1989年3月に発売された復刻版
バットマン:アーカム・アサイラム 完全版が届いた。
アメコミは基本的にフルカラーなので高く、かつ今回は復刻で装丁が豪華な反面、ハードカバー故に読みにくいのが難点。値段を2/3にくらいにおさえてペーパーバックのほうが俺には有り難い。

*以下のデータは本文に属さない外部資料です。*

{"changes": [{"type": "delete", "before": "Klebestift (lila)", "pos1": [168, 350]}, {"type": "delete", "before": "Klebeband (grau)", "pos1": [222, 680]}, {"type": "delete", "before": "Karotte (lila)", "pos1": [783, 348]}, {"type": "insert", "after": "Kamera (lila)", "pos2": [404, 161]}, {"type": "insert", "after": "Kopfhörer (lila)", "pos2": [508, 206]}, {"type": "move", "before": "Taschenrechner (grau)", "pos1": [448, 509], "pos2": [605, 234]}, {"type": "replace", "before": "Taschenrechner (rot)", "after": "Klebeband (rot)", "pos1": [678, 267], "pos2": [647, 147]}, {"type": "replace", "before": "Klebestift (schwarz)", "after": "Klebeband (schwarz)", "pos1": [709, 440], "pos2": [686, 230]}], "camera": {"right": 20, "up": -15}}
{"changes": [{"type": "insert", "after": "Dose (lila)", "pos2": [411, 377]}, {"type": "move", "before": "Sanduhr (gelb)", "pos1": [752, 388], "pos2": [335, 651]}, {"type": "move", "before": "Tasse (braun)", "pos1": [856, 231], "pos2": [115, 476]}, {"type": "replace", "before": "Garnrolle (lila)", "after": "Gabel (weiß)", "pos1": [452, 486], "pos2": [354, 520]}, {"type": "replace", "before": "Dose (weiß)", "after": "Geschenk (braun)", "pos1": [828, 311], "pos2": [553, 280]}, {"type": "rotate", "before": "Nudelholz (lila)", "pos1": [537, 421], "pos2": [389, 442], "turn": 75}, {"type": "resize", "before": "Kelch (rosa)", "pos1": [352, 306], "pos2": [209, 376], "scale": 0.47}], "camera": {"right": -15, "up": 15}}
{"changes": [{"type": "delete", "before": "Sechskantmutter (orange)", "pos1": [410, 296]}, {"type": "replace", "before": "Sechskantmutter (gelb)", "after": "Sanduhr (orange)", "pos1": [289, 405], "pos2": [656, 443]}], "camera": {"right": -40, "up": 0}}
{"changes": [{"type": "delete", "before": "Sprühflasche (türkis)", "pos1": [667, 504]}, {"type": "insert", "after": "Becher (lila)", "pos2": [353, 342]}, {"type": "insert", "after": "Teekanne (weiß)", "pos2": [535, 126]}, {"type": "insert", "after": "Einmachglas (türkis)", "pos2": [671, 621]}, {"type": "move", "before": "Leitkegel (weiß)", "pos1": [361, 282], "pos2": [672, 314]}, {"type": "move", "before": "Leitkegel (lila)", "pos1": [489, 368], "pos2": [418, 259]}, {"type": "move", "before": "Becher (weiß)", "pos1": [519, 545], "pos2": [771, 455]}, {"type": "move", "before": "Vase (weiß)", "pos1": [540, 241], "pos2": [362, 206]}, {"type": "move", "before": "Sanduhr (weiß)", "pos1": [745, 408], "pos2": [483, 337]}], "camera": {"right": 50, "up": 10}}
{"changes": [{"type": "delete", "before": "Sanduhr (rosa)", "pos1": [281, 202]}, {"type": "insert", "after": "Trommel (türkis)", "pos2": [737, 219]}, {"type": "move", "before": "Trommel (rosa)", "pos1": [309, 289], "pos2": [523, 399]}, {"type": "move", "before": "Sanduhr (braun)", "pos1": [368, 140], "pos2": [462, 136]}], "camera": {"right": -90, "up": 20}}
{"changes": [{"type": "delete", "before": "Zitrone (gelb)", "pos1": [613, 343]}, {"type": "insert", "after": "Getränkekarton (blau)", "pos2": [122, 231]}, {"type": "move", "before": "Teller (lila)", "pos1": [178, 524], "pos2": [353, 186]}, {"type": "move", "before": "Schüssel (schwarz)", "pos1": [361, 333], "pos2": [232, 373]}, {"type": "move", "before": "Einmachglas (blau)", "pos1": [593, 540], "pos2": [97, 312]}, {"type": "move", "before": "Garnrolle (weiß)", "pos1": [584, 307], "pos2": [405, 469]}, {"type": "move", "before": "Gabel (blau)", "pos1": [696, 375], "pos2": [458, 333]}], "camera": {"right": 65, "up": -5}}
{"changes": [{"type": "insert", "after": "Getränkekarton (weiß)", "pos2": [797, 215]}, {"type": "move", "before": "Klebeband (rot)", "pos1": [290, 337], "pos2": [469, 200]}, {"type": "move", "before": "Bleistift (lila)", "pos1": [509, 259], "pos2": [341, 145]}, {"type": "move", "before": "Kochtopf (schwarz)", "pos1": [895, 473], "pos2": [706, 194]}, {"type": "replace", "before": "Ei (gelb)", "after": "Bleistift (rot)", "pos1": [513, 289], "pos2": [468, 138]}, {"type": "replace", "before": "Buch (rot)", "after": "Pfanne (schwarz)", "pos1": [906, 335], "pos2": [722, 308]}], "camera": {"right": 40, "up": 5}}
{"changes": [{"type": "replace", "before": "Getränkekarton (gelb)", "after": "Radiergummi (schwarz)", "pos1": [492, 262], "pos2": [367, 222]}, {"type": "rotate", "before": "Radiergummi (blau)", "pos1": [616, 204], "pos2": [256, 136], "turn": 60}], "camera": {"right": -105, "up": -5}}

物語云々は置いといてまず絵が凄い。漫画と言うより絵画の集合。
中には輪郭線がなく陰影で描かれてるコマもあるし実写もある。
それでいて1コマ1コマもみやすく漫画として展開してるし素晴らしい。
しかし本書を読んで
The Dark Knight Returnsや
Year Oneの利点を再認識し本書に少し物足りなさを感じた。
と言うのも素晴らしい絵とバットマンらしい善悪の相生相剋を描いてるが、その哲学的な面だけが強調されアクション性に乏しく、娯楽と言うより文学、ある1面だけの強調にすぎない。
バットマンは単純なスーパーヒーローとしての活劇と社会と個人が抱く矛盾と葛藤、その両立がなされてるから素晴らしく魅力的なのであって、前者だけの軽さ後者だけの重さ、どちらに傾注してもどこか物足りない難しい作品だと思う。
既に
The Dark Knight Returnsや
Year Oneで娯楽性が表出しきった後の本書や
The Killing Jokeだからこその哲学的な強調があるのもわかるけど、漫画としてはしんどいのも事実。
作品が駄目と言う話ではない。絵と物語の主張は素晴らしく、故に純文学的な気軽に読めない性格をしてる。
吹き出しがなくセリフが書いてあるコマが多かったが日本語フォントも傷跡のようなフォントで違和感の無い処理がされてたのは良かった。
ゲーム
バットマン アーカム・アサイラム続編も来年発売されるし、映画
ダークナイトの続編も決定してるし、またちらほらバットマンの復刻がされると思う。
日本の漫画と同じくアメコミなどもっと手軽に楽しめる環境になると嬉しいな。